TASK STATEMENT: Exact copy, pictures excluded: please retype the lines from the start of the material through the line containing "white and red boat, 40.31", both ends included, and nothing more.

RECORDS FOR THE TASK:
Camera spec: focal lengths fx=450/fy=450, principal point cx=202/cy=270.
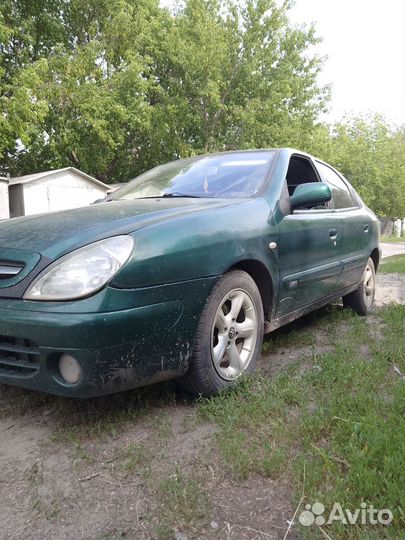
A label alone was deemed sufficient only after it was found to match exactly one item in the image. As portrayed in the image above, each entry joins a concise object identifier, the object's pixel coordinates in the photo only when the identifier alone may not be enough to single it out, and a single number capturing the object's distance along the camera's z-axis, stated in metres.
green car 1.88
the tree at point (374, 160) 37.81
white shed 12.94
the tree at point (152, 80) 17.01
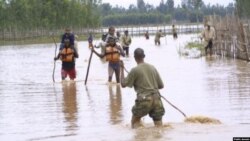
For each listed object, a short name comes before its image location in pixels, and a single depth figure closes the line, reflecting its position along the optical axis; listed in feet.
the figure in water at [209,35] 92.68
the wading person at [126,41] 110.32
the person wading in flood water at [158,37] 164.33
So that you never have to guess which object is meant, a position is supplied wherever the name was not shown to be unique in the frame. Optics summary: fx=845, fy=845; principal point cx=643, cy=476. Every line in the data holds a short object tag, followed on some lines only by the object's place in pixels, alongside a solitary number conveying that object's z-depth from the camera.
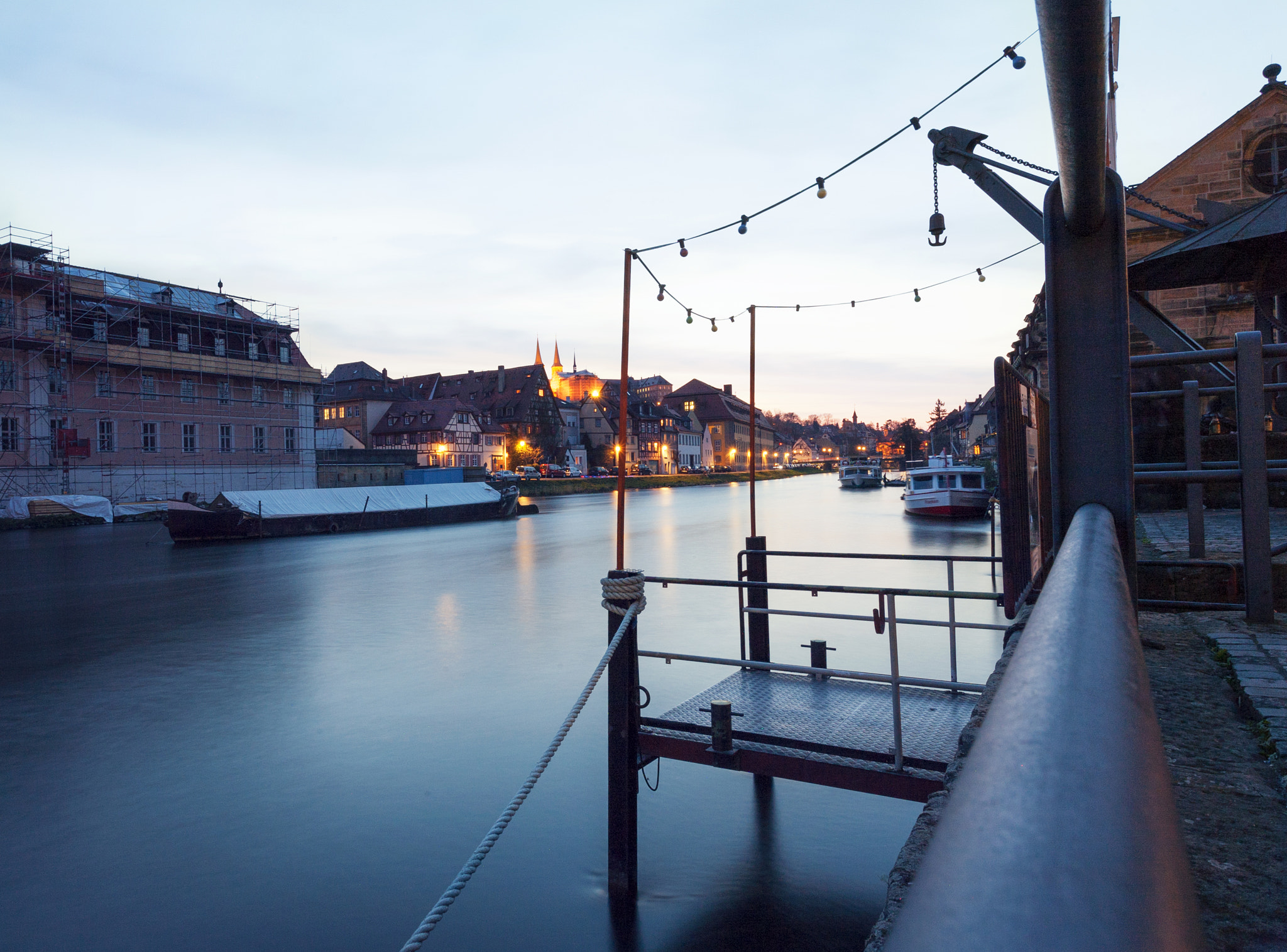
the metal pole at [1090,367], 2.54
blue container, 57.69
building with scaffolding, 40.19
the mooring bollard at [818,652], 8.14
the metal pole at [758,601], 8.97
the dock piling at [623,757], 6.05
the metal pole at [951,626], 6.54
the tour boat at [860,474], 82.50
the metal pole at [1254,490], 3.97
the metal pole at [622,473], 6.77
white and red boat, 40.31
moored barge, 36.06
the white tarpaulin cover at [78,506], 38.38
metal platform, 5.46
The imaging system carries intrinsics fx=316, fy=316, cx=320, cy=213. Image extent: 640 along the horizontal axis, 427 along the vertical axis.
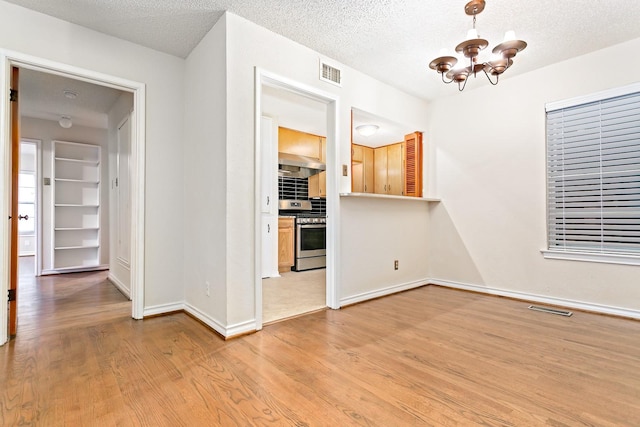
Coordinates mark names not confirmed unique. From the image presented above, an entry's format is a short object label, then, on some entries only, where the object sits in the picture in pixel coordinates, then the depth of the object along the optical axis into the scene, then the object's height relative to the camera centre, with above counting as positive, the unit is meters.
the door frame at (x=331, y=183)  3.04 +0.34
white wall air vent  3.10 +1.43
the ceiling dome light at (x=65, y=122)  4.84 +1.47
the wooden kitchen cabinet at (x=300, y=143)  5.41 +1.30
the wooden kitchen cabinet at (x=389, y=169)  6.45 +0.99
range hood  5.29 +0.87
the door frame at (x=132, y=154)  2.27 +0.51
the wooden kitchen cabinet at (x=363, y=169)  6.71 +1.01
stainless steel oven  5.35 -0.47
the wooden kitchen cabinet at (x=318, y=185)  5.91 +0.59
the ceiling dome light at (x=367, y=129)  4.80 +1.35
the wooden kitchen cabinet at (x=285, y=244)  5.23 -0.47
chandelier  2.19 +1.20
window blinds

YOUR RESPONSE:
Camera spec: focal lengths fx=450/fy=450, principal point cx=202/cy=270.
A label alone was deemed sufficient only after it was found to match exactly one item in the image. As portrayed in the image above, each entry joins a concise object identifier, the object's pixel coordinates in the photo only when the identifier alone may not be enough to single it out, and a single number capturing the object's distance along the camera's z-axis, stated in metres.
green car 1.88
the tree at point (374, 160) 37.81
white shed 12.94
the tree at point (152, 80) 17.01
For each listed object, a short name comes before its image location in pixels, and a single depth figure closes the line, reflecting its position along the optical axis; listed in feet.
the figure in water at [209,35] 92.68
the wading person at [126,41] 110.32
the person wading in flood water at [158,37] 164.33
So that you never have to guess which object is meant, a position is supplied wherever the name was not shown to be unique in the frame. Optics summary: fx=845, fy=845; principal point cx=643, cy=476. Every line in the data holds a short object tag, followed on some lines only by the object's place in pixels, alongside a solitary number conveying that object's z-depth from the camera.
the metal pole at [1090,367], 2.54
blue container, 57.69
building with scaffolding, 40.19
the mooring bollard at [818,652], 8.14
the metal pole at [758,601], 8.97
the dock piling at [623,757], 6.05
the metal pole at [951,626], 6.54
the tour boat at [860,474], 82.50
the metal pole at [1254,490], 3.97
the metal pole at [622,473], 6.77
white and red boat, 40.31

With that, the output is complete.